Create an attention mask for a Prefix LM.
"""
mask = torch.zeros(total_len, total_len)
# 1. Prefix can attend to all prefix tokens bidirectionally
mask[:prefix_len, :prefix_len] = 1
# 2. Target tokens can attend to all prefix tokens and preceding target tokens
for i in range(prefix_len, total_len):
mask[i, :i+1] = 1
return mask
# Example usage
prefix_len = 3
total_len = 7 # prefix_len (3) + target_len (4)
mask = create_prefix_mask(prefix_len, total_len)
print("Prefix LM Mask:")
print(mask)
Expected output for prefix_len=3 and total_len=7:
[[1., 1., 1., 0., 0., 0., 0.],
[1., 1., 1., 0., 0., 0., 0.],
[1., 1., 1., 0., 0., 0., 0.],
[1., 1., 1., 1., 0., 0., 0.],
[1., 1., 1., 1., 1., 0., 0.],
[1., 1., 1., 1., 1., 1., 0.],
[1., 1., 1., 1., 1., 1., 1.]]
Quizzes
Quiz 1: How does a Prefix LM differ from a standard Decoder-only model in processing the prompt?
A standard Decoder-only model processes the prompt causally, meaning a token in the prompt cannot attend to subsequent tokens in the prompt. A Prefix LM allows bidirectional attention within the prompt, allowing tokens to see the entire context of the prompt.

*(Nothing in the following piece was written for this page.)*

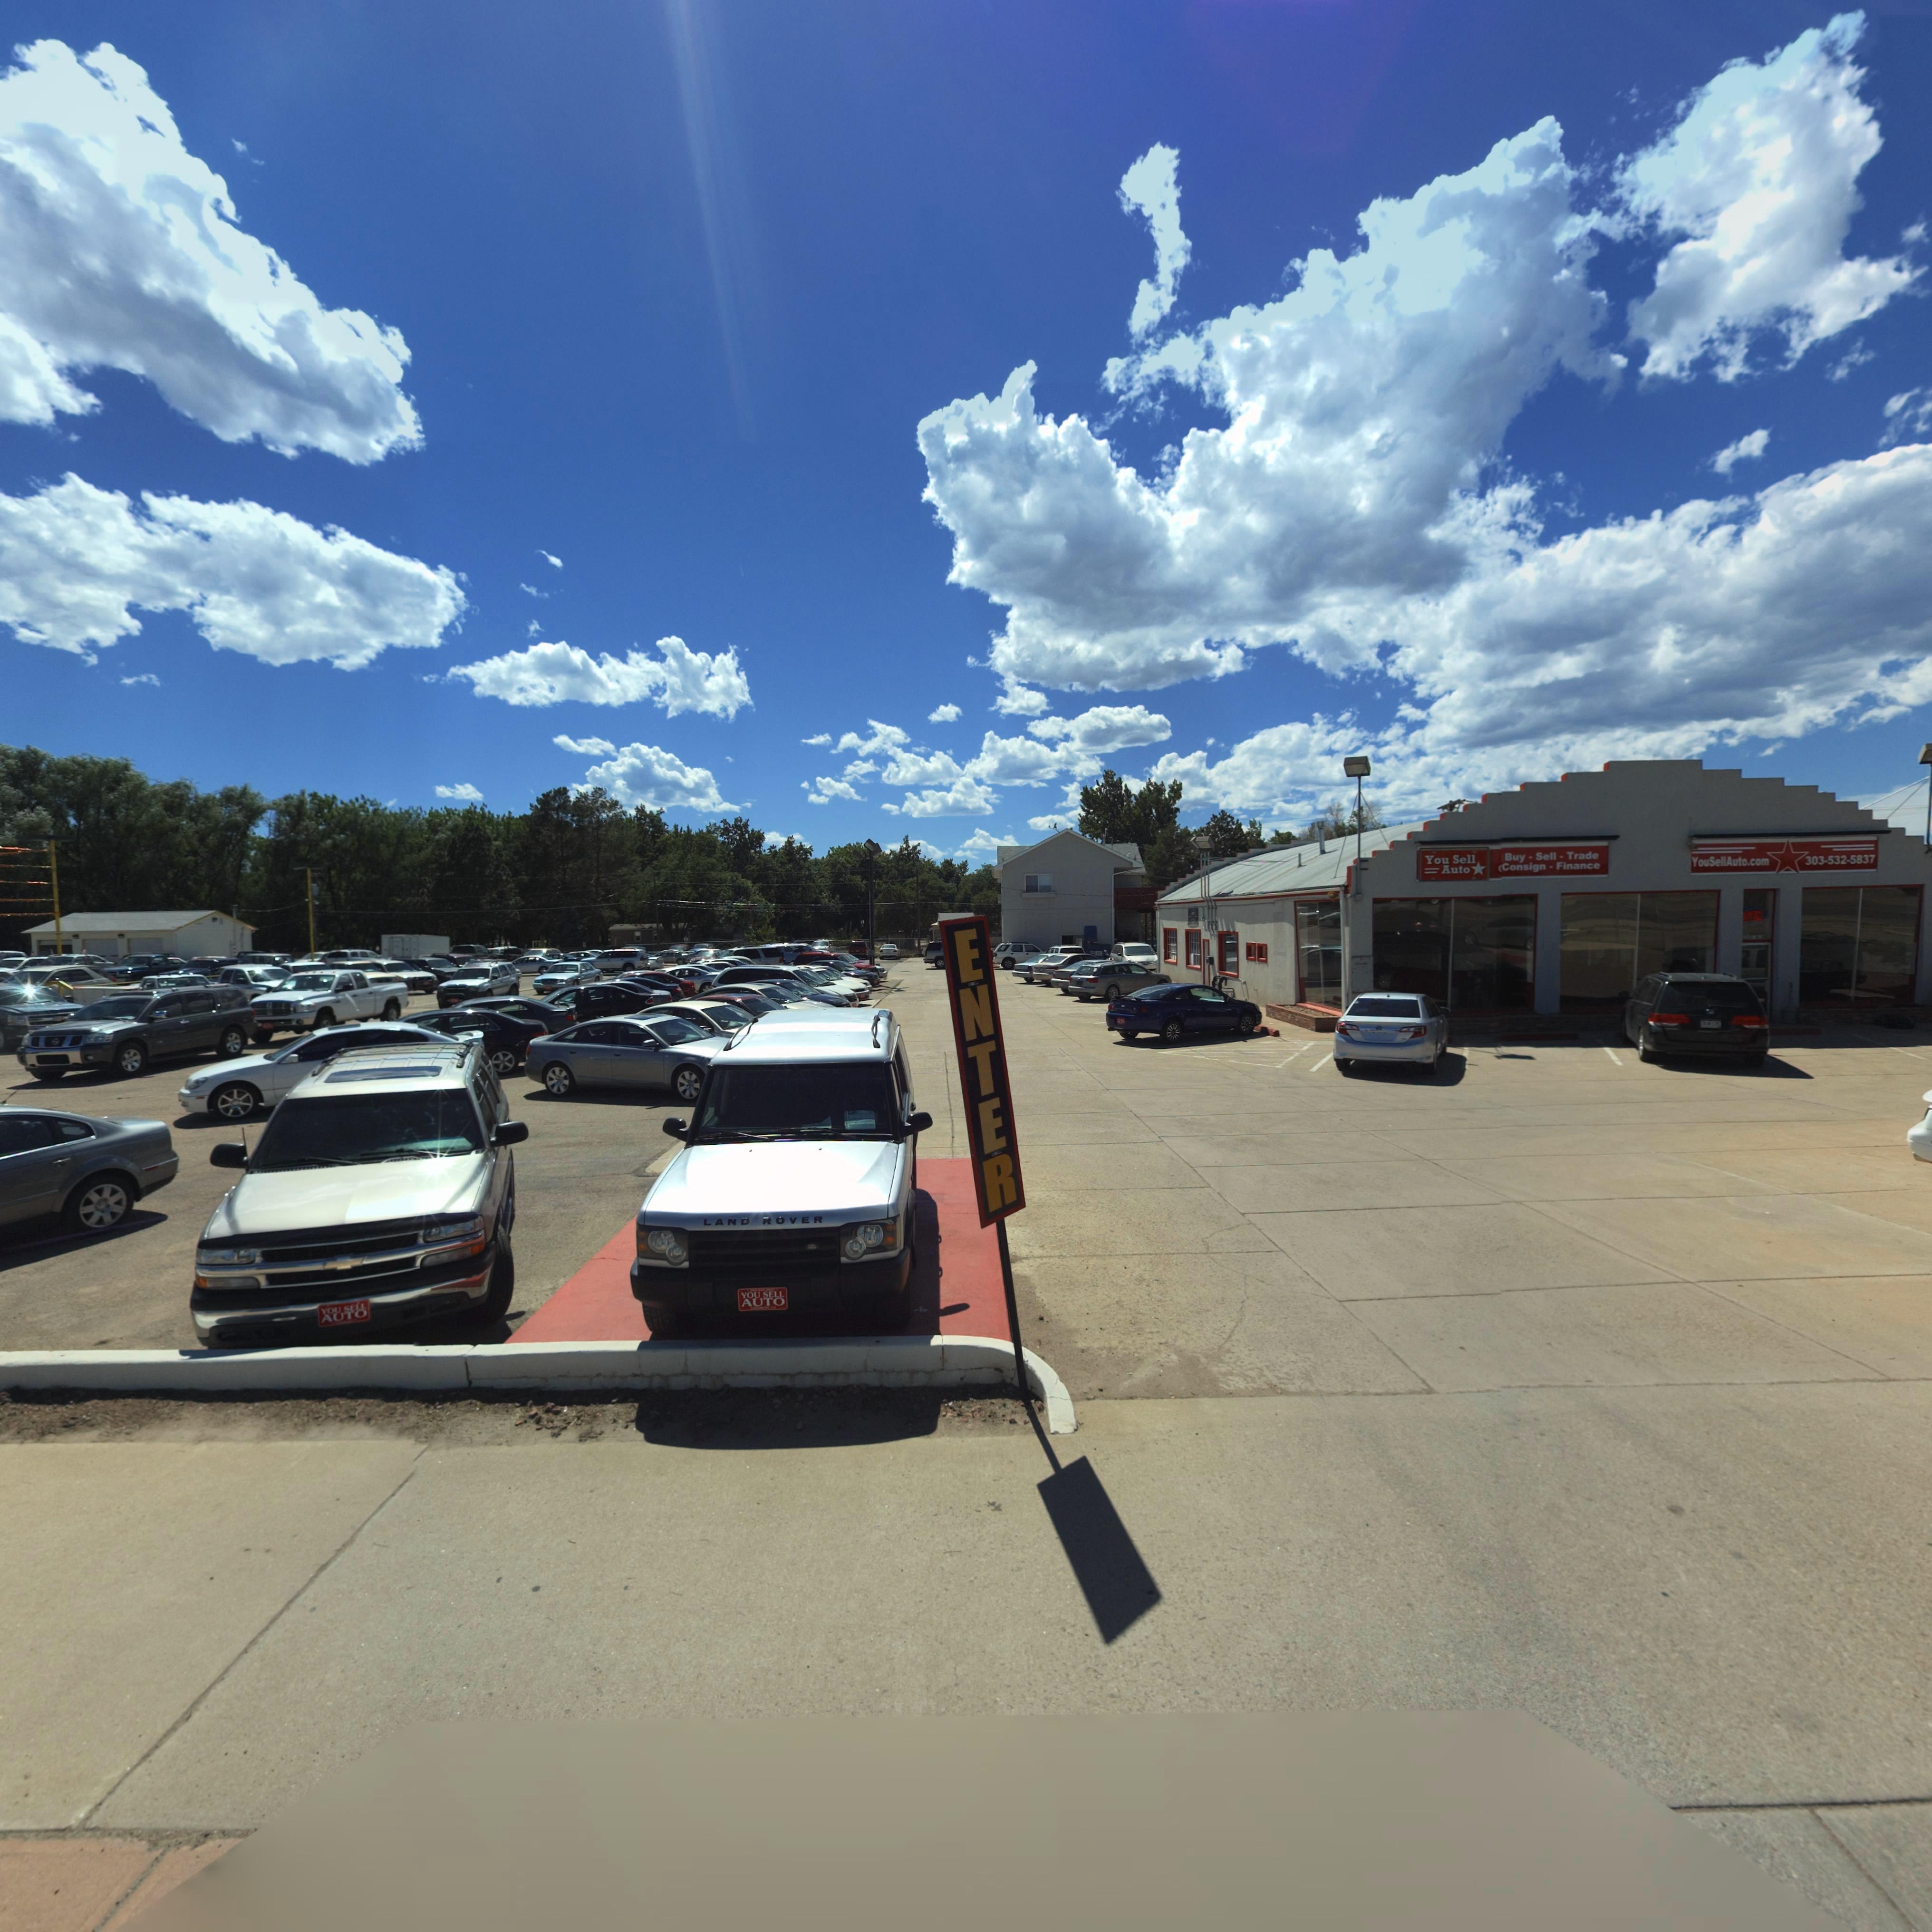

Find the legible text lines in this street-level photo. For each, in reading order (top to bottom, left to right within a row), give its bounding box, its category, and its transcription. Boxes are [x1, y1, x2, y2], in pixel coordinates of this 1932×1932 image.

[1424, 853, 1477, 865] BusinessName: You Sell
[1440, 865, 1470, 874] BusinessName: Auto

Quiz 2: What is the main advantage of Prefix LM over a full Encoder-Decoder architecture?
Prefix LM uses a single unified stack of Transformer layers, whereas Encoder-Decoder uses two separate stacks. This makes Prefix LM simpler to implement and potentially more parameter-efficient, while still providing some benefits of bidirectional prompt understanding.
Quiz 3: In the PyTorch example, why is the top-left block of the mask filled with 1s?
Because the prefix length is 3, and tokens in the prefix are allowed to attend to all other tokens in the prefix bidirectionally. Thus, all pairs within the prefix have valid attention.
Quiz 4: For what kind of tasks might a Prefix LM be particularly suitable?
Prefix LMs are suitable for tasks with a clear separation between a context/prompt and a generation target, such as summarization (prompt is the text, target is the summary) or translation, where full understanding of the prompt is beneficial before generation begins.
Quiz 5: What is the core idea behind GLM’s pre-training objective?
GLM uses an autoregressive blank-infilling objective. It randomly blanks out contiguous spans of tokens from the input and trains the model to reconstruct them autoregressively, allowing it to handle both understanding and generation tasks effectively.
References
- Du, Z., et al. (2021). GLM: General Language Model Pretraining with Autoregressive Blank Infilling. arXiv:2103.10360.